For broader business management including cash flow management, see our guide on managing your finance consulting business in the UK. For structure decisions that affect your payment flow, see Ltd Company vs Sole Trader vs Umbrella. For rate-setting guidance that factors in payment risk, see how to set your day rate as a finance consultant in the UK.
Frequently Asked Questions
What is the statutory interest rate on late payments in the UK?
The Late Payment of Commercial Debts (Interest) Act 1998 sets the rate at 8% per annum above the Bank of England base rate. With the BoE base rate at 4.5% in early 2026, the effective rate is 12.5% per annum. In addition, you can claim fixed compensation: £40 for debts under £1,000, £70 for debts between £1,000 and £9,999, and £100 for debts of £10,000 or more. These rights apply automatically to business-to-business transactions unless you have agreed different payment terms in your contract. See Gov.uk's Late Payment guidance for the full framework.
How long before I can take a client to the Small Claims Court?
There is no minimum waiting period prescribed by law, but the Pre-Action Protocol for Debt Claims requires you to send a formal Letter Before Action and allow the defendant a reasonable time to respond (typically 14–30 days) before issuing a claim. In practice, most consultants give 30 days from the original due date before sending an LBA, then allow seven days from the LBA before filing a claim. The Small Claims track covers claims up to £10,000 in England and Wales — above this, the Fast Track or Multi-Track applies and legal representation is advisable.
Can I charge late payment fees on a contract that does not mention them?
Yes. The Late Payment of Commercial Debts (Interest) Act 1998 gives you a statutory right to charge interest and compensation on overdue B2B invoices regardless of whether your contract mentions it. The Act's provisions apply automatically. However, if your contract specifies a lower interest rate or shorter compensation amounts, those contractual terms may override the statutory defaults. Always include explicit late payment provisions in your consultancy agreement at the statutory rate or higher.
What should I do if a client disputes the invoice to avoid paying?
Distinguish between a genuine dispute and a manufactured one designed to delay payment. Respond promptly to any specific, substantive query — most genuine disputes relate to VAT treatment, scope interpretation, or a specific deliverable. If the dispute is vague or raised for the first time after an LBA, document your response carefully and proceed with the legal process. In County Court proceedings, a defendant raising a disputed invoice as a defence must provide evidence — a fabricated dispute rarely survives scrutiny.

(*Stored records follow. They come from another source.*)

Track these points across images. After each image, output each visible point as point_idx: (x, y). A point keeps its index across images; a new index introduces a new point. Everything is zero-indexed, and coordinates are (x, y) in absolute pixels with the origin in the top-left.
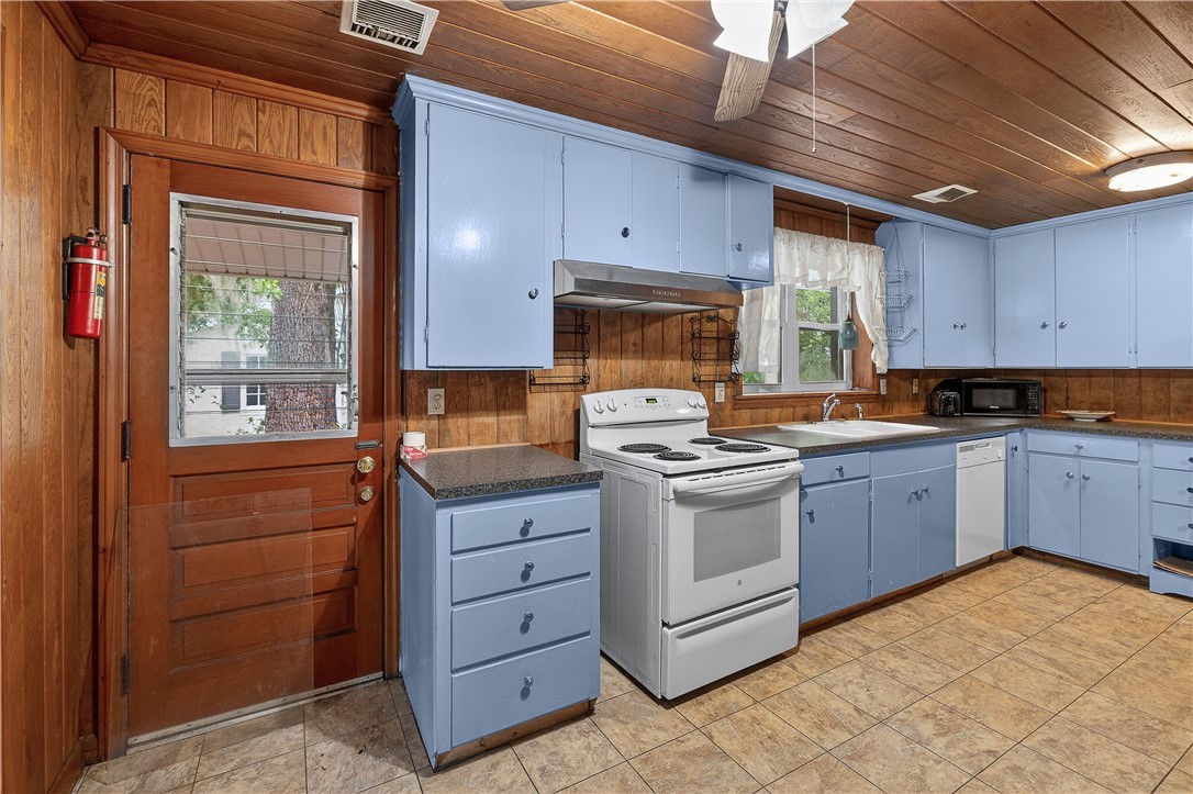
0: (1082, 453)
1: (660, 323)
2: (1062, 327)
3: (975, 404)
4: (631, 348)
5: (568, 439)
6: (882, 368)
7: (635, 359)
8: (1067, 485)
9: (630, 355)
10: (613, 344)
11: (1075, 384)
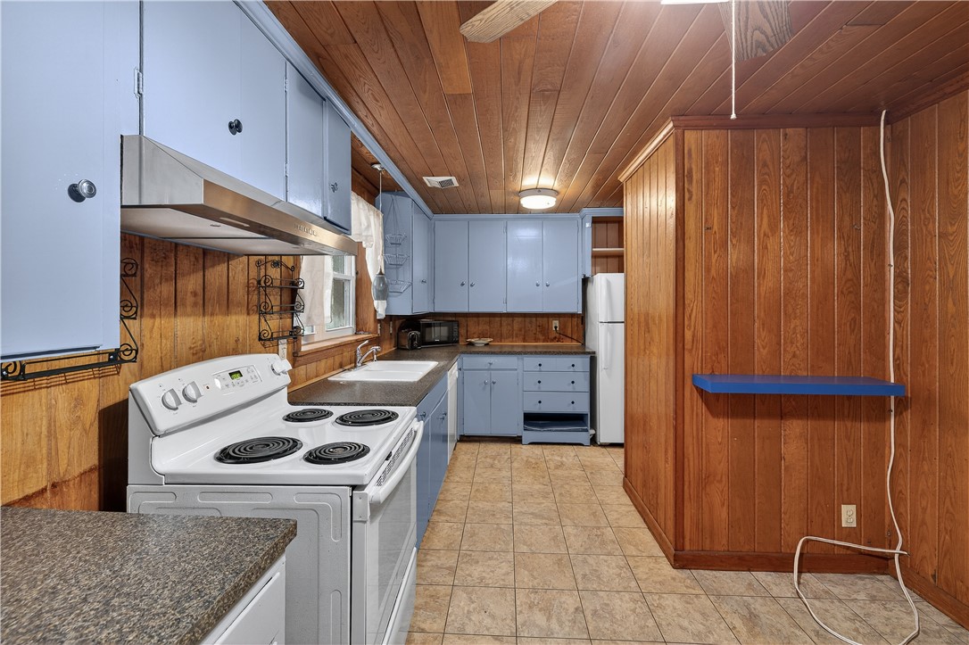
0: (492, 367)
1: (226, 264)
2: (472, 286)
3: (427, 339)
4: (190, 299)
5: (86, 467)
6: (381, 314)
7: (195, 315)
8: (484, 389)
9: (189, 309)
10: (165, 294)
11: (471, 322)
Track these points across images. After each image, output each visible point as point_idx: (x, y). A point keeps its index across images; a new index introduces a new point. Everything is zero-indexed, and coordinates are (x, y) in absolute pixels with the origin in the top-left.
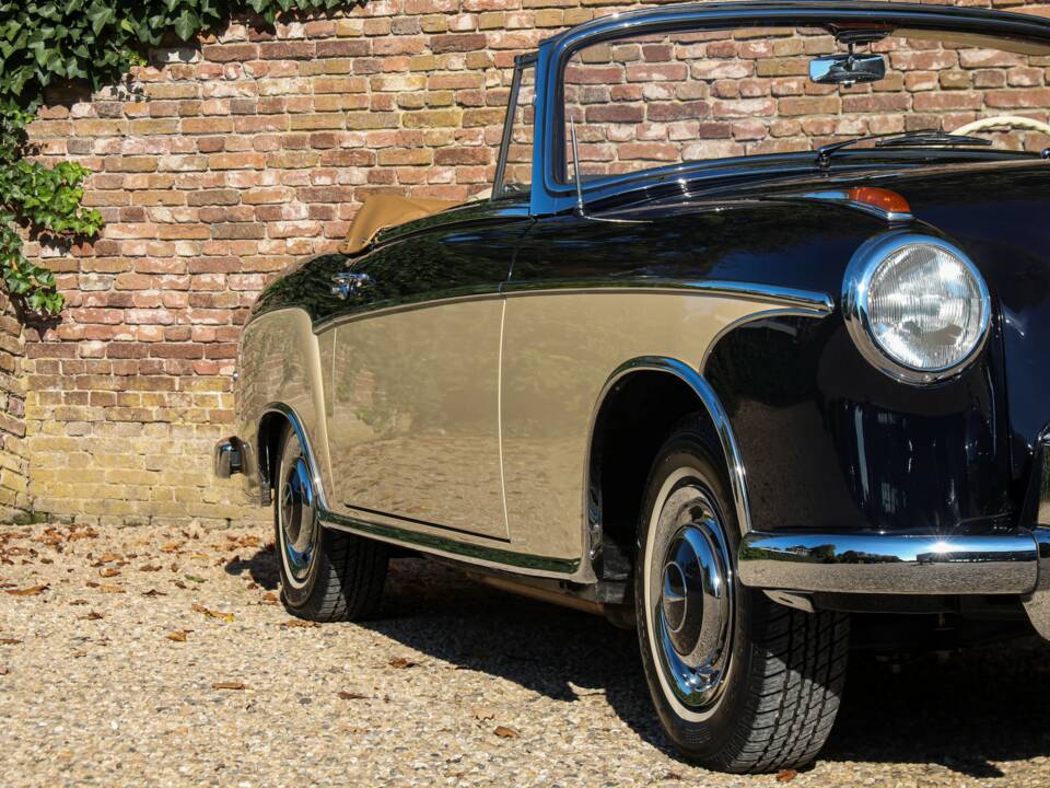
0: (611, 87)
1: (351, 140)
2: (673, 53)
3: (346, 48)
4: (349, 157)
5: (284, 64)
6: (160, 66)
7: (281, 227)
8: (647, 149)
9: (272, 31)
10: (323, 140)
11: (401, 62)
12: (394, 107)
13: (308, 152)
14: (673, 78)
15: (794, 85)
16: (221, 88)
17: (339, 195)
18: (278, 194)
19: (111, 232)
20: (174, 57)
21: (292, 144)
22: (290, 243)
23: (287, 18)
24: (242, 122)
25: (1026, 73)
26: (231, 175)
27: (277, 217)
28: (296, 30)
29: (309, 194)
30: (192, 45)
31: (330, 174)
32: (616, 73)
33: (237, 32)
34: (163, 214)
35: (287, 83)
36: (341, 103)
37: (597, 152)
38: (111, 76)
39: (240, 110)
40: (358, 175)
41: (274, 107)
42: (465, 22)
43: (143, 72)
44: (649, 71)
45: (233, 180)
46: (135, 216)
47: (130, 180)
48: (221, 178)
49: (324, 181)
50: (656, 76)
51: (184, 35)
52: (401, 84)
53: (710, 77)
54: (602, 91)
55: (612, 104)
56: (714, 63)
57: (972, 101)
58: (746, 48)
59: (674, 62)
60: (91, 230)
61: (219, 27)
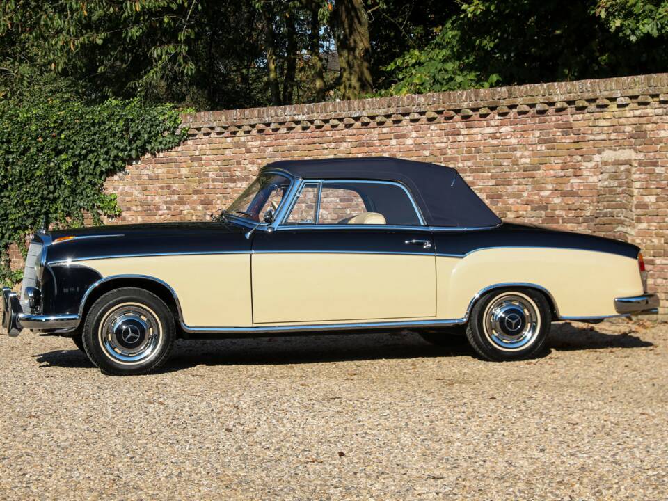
1: (175, 187)
2: (242, 162)
3: (171, 160)
4: (174, 192)
5: (159, 165)
6: (131, 165)
7: (160, 212)
9: (155, 155)
10: (169, 187)
11: (184, 165)
12: (183, 177)
13: (165, 190)
16: (145, 172)
17: (172, 203)
18: (159, 203)
19: (124, 214)
20: (134, 163)
21: (162, 188)
22: (162, 217)
23: (158, 151)
24: (150, 181)
26: (149, 197)
27: (160, 210)
28: (161, 155)
29: (166, 203)
30: (138, 159)
31: (170, 197)
32: (230, 168)
33: (148, 156)
34: (134, 208)
35: (160, 170)
36: (172, 176)
38: (122, 169)
39: (150, 178)
40: (176, 197)
41: (157, 177)
42: (197, 153)
43: (128, 167)
45: (149, 198)
46: (129, 209)
47: (128, 199)
48: (147, 198)
49: (169, 199)
51: (134, 157)
52: (184, 171)
55: (229, 177)
59: (242, 165)
60: (117, 213)
61: (144, 154)
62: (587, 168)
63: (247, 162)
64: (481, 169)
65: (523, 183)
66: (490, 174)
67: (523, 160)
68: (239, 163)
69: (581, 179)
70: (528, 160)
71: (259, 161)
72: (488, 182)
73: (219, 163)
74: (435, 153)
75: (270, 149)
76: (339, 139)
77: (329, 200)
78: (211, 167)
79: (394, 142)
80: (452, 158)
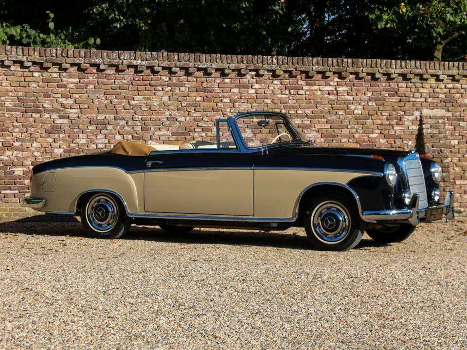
0: (33, 104)
2: (52, 96)
8: (44, 120)
14: (52, 102)
15: (86, 106)
25: (146, 107)
32: (34, 100)
37: (29, 121)
44: (45, 100)
50: (47, 102)
53: (62, 103)
54: (31, 104)
55: (32, 108)
56: (64, 99)
57: (132, 113)
58: (73, 96)
59: (52, 98)
62: (408, 120)
63: (59, 96)
64: (318, 116)
65: (356, 127)
66: (326, 120)
67: (356, 112)
68: (47, 96)
69: (402, 127)
70: (360, 112)
71: (77, 96)
72: (325, 126)
73: (20, 94)
74: (276, 101)
75: (91, 86)
76: (177, 83)
77: (161, 133)
78: (7, 97)
79: (236, 90)
80: (293, 106)
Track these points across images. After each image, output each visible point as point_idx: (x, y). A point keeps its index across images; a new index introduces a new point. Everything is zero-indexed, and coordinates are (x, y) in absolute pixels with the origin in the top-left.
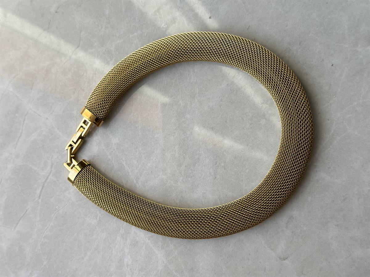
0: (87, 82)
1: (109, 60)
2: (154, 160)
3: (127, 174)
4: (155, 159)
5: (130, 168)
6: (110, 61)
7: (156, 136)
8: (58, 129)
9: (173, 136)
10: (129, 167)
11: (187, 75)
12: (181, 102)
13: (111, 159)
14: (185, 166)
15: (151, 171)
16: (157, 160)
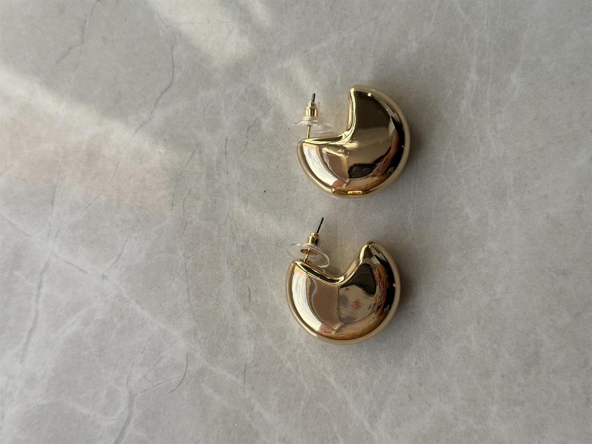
0: (204, 176)
1: (259, 114)
2: (413, 364)
3: (344, 407)
5: (348, 391)
6: (262, 117)
8: (138, 302)
9: (458, 299)
10: (345, 387)
11: (478, 139)
12: (468, 210)
13: (293, 370)
14: (503, 376)
15: (410, 396)
16: (420, 365)
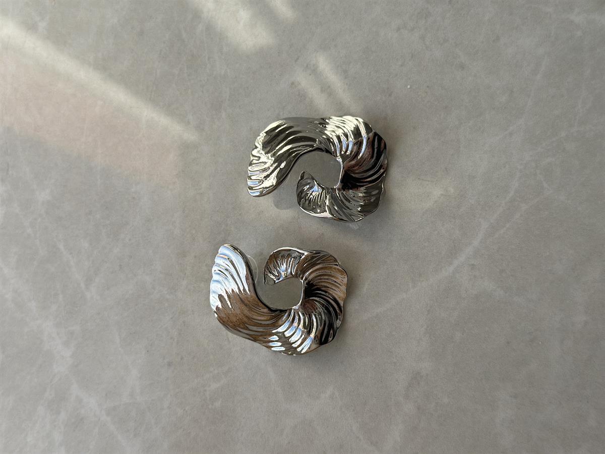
4: (130, 240)
7: (133, 190)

Keep all project documentation, email correspondence, and signed agreements as evidence.
Does taking legal action damage my professional reputation?
Taken through proper channels and as a last resort, pursuing a legitimate debt via the County Court is a normal commercial activity and does not damage your professional reputation. It is the client's failure to pay that is professionally problematic, not your decision to enforce a legitimate debt. Most cases settle before reaching court once an LBA is issued. The key is to follow the escalating process — multiple documented attempts to resolve before escalating — which demonstrates good faith to any court and to observers in your professional network.